> **TEXT PROVIDED**
*** Block opens ***
Then he gets a call from his old sergeant. A young man Alex helped put away--in the one big case that marked the high point of his career--will be getting out of prison. When the sergeant invites Alex downstate to have a drink for old times' sake, it's an offer he would normally refuse. However, there's a certain female FBI agent he can't stop thinking about, so he gets in his truck and he goes back to Detroit.
While there, he's reminded of something about that young man's case, a seemingly small piece of the puzzle that he never got to share. It's not something anyone wants to hear, but Alex can't let go of the feeling that they arrested the wrong man. And that the real killer not only got away, but went on to kill again.
Let it Burn continues the acclaimed Alex McKnight series by two-time Edgar award-winner and New York Times bestselling author Steve Hamilton.
*** Block closes ***
> **DATA**
*** Block opens ***
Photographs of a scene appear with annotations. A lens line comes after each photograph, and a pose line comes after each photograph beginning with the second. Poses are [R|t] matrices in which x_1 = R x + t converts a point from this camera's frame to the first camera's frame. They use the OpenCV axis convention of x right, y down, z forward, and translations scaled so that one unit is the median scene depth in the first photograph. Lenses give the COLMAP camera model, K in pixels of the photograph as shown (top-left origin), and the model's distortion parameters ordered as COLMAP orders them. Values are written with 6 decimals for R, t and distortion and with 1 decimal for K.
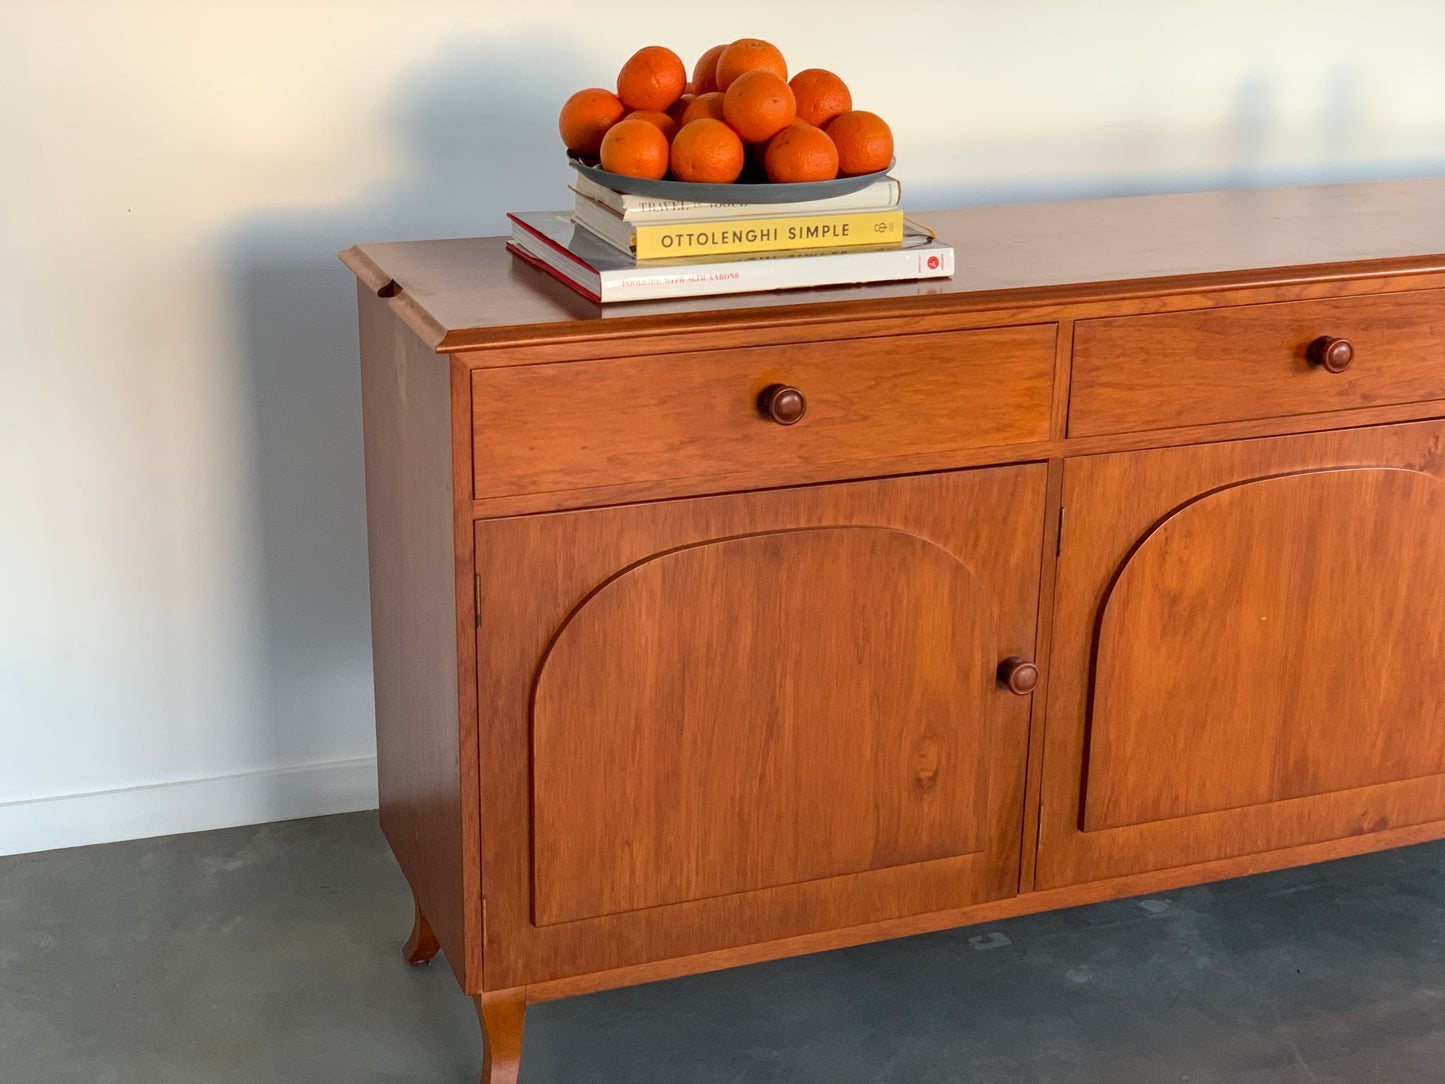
*** Block closes ***
*** Block opens ***
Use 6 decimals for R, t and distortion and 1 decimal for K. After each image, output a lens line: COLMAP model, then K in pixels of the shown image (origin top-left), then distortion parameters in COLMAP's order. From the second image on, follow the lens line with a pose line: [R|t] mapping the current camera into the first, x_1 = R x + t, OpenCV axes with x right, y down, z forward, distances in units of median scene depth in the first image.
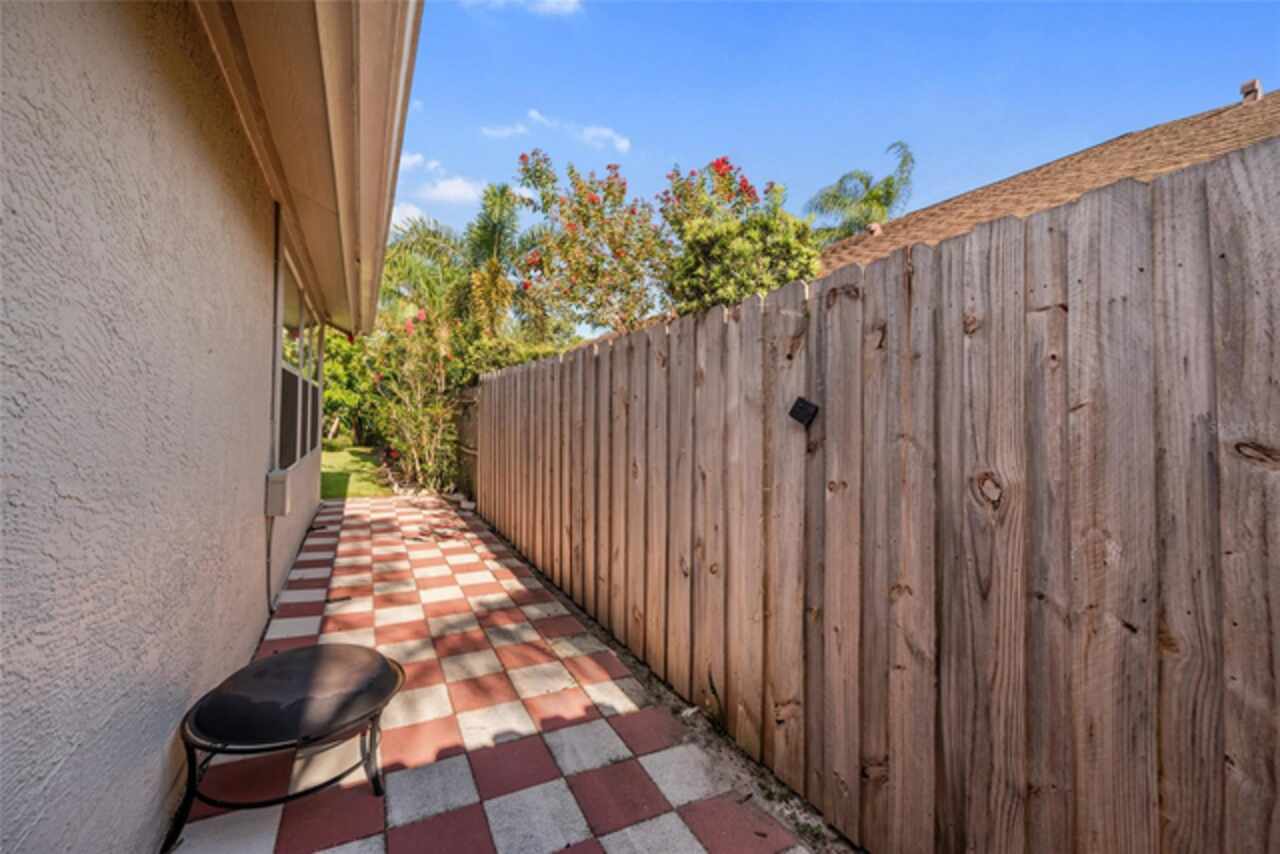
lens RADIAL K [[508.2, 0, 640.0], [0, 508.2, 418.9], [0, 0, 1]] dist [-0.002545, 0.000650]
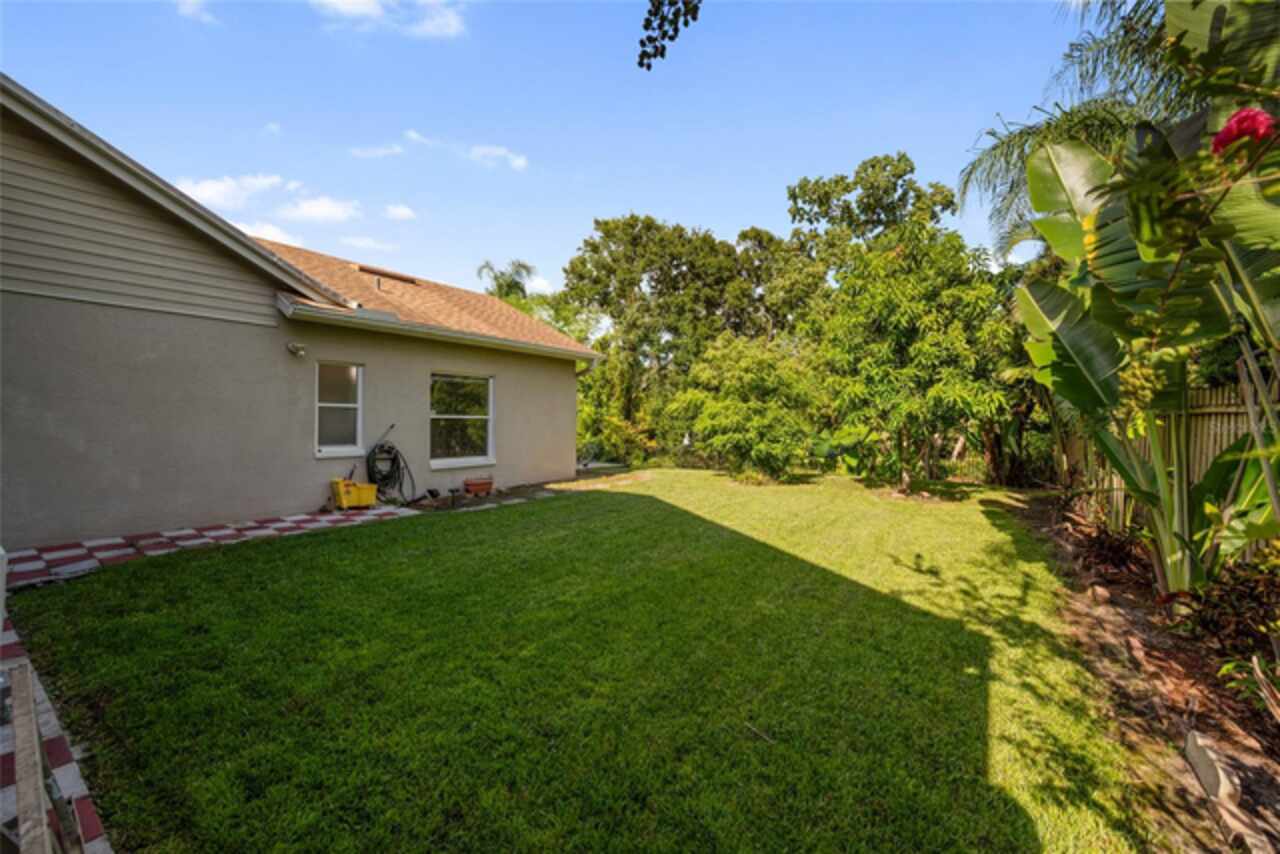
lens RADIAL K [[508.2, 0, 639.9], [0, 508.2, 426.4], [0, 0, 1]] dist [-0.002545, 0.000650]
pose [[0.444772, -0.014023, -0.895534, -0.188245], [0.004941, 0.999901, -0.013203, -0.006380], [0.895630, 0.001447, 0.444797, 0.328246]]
*** Block closes ***
*** Block opens ***
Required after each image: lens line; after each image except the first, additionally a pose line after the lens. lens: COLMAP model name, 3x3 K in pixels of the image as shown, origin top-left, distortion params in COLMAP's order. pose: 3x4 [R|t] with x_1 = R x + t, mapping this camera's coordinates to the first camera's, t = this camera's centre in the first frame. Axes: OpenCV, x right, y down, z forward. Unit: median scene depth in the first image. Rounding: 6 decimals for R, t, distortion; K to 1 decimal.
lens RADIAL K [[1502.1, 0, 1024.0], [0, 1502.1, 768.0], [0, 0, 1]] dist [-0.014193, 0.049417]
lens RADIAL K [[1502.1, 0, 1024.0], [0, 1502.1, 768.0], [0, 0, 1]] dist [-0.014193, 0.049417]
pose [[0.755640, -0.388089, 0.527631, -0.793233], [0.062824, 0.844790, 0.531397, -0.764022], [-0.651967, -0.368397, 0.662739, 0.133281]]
*** Block closes ***
> **EXERCISES**
A – In the book description for Let it Burn, where does Alex drive after his old sergeant invites him for a drink?
B – Resume the Let it Burn book description after its last sentence and write the next part.

> **RESPONSES BY ITEM NUMBER**
A – Detroit

B –
Author Notes
Steve Hamilton was born in Detroit, Michigan in 1961. He graduated from the University of Michigan where he won the Hopwood Award for fiction. He is the author of the Alex McKnight Mystery series. A Cold Day in Paradise won the Private Eye Writers of America/St. Martin's Press Award for Best First Mystery by an Unpublished Writer and the Edgar and Shamus Awards for Best First Novel. The Lock Artist won the 2011 Edgar Award. In 2006, he won the Michigan Author Award for his outstanding body of work. His current bestseller is The Second Life of Nick Mason. He also works for IBM.
(Bowker Author Biography)
Reviews (4)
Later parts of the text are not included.